I received this message while sitting in a HUGE traffic jam on my way to present information from the White Privilege Conference to my school board. I sat and read. What a treat. Once again, I’m copying and pasting. Mr. SillyPants is burning the candle at both ends – this gig is completely engrossing for him. Read.
We had a very emotional and fulfilling day today; this was the day that we certified instructors for the ALSO course and prepared them for their presentations tomorrow to a new group of students. It was a long and arduous day, with examinations lasting until the mid-evening. However, the success of the training was quite evident and we realized that this program we are teaching will undoubtedly make a difference.
Ethiopia unfortunately ranks as the 6th worst in terms of infant mortality worldwide. Infants are 1000 times more likely to die in childbirth here than in the United States. This is not due to the quality of training here; in fact, the obstetricians, general practitioners and midwives here are VERY well trained. As we taught our curriculum, we could see constant nodding (not due to sleepiness but *understanding*!). These medical providers KNOW this stuff.
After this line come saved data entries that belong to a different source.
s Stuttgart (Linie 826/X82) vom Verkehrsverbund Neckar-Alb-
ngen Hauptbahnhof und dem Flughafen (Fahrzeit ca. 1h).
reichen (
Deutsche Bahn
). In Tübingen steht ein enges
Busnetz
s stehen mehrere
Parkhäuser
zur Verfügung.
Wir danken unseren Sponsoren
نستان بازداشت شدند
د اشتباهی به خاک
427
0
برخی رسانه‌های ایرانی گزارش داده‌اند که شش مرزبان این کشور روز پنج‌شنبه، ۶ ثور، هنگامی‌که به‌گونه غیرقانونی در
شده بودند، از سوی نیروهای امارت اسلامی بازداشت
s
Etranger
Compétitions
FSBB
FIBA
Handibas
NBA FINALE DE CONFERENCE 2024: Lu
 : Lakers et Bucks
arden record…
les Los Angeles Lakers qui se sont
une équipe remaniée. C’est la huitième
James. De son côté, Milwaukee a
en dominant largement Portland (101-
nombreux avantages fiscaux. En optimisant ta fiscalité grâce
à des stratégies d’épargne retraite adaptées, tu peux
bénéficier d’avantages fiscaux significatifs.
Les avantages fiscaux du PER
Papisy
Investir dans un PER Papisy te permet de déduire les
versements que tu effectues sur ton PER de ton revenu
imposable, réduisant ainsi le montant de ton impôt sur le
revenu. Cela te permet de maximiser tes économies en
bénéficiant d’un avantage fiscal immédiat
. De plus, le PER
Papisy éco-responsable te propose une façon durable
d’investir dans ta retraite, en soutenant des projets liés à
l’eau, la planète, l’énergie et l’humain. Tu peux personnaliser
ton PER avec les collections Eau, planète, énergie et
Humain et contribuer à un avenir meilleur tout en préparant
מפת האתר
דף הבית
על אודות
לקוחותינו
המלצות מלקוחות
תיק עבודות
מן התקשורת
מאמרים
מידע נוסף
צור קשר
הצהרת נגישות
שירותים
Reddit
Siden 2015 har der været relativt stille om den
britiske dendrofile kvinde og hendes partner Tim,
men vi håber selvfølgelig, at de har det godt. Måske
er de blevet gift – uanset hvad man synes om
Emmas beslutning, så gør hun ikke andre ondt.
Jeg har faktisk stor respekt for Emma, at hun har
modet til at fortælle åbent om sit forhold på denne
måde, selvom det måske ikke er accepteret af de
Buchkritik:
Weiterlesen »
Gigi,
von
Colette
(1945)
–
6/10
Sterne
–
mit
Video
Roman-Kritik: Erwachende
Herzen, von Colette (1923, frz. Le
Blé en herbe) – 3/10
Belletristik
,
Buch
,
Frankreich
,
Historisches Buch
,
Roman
The problem is one of access to healthcare. There are more Ethiopian doctors in Chicago or Los Angeles than there are in all of Ethiopia. Stated another way, there are 2000 physicians in Ethiopia, serving 80 million people. That’s one doctor for every 40,000 people (consider THAT when you think about scheduling your next doctor’s appointment).
At the end of today’s training, providers thanked us, with teary eyes, for presenting a system which could be easily taught in areas throughout Ethiopia; that, actually is the goal of the ALSO course – – – providing a learnable curriculum which can be used in a variety of settings. Many of the attendees voiced their plans to implement and teach this curriculum in their communities as soon as possible.
This was emotional and overwhelming to me, in fact, it took me to the point of tears. (Those who know me understand I’m a little emotional, anyway). I was so moved because I realized the enormity of the need here in Ethiopia. And, I was humbled by the fact that there is so much that I take for granted.
My hope and prayer is that these talented and committed providers here in Ethiopia will have new tools to “make a difference.”
So, the other reason I’m really wound up is that Richard and I finally had a chance to meet. I didn’t get back to the Hilton until 9pm, but Richard took a long cab to come to the Hilton for a drink. (He had Coke, I had a somewhat grainy and disappointing Merlot). We talked for nearly two hours and, frankly,he had me choked up a few times.
Richard, who calls himself “our son”, is doing very well. I think he was initially quite worried about misleading us, in fact, he apologized again and again for saying he was in medical school when, in fact, he only qualified for nursing school. Of course, as you probably already know, my response was that you and I were so proud of him and were not angry at all. In fact, I told him that we understood why he thought we might be “disappointed” but wished, instead, that he had realized we would be as happy with his admission to nursing school as to medical school.
He was visibly relieved, but he felt the need to apologize over and over.
He was also so FUNNY – – – I think he felt the need to “prove” that he was doing well in school. When he heard I was here teaching obstetrics, he interrupted me to say, “Oh yes! We are learning about first stage, second stage and third stage of labor, plus the problems with descent of the fetus and bleeding and other complications of pregnancy.” (Truthfully, he KNOWS this stuff. I have no doubt that he is doing well in his classes – – -he again demonstrated his hard work.)
Perhaps the most moving moment was when he stated that he realizes that he is “lucky to receive this gift of education”; he said that “most people in my country never have this chance – – – this is a great responsibility to me, to give back to my country in any way I can.” I responded with one of the only Amharic words I know: “Ishi”. (I understand.).
I told Richard that we were “so happy to be a small part of his success”; however, I think that the major part of his success is his determination, his skill and his motivation to “do good in Ethiopia.” (his words).
Through a short, two-week trip to Ethiopia, we met Richard, Getnet, Getu, Alemtsehaye, and, of course, our amazing Blueberry, and these connecttions have changed us forever. For our family, the sponsorship of Richard, Getnet and Getu is but a small inconvenience. In fact, I doubt we ever feel the “pinch” of their requirements. (Our support of our 2 kids in college takes much more planning – – – yes?). Yet, I see what a difference this small contribution makes in the lives of our good friends here in Ethiopia.
It is late in Addis Ababa – I must say ‘goodnight’ and leave additional details for another e-mail/blog post.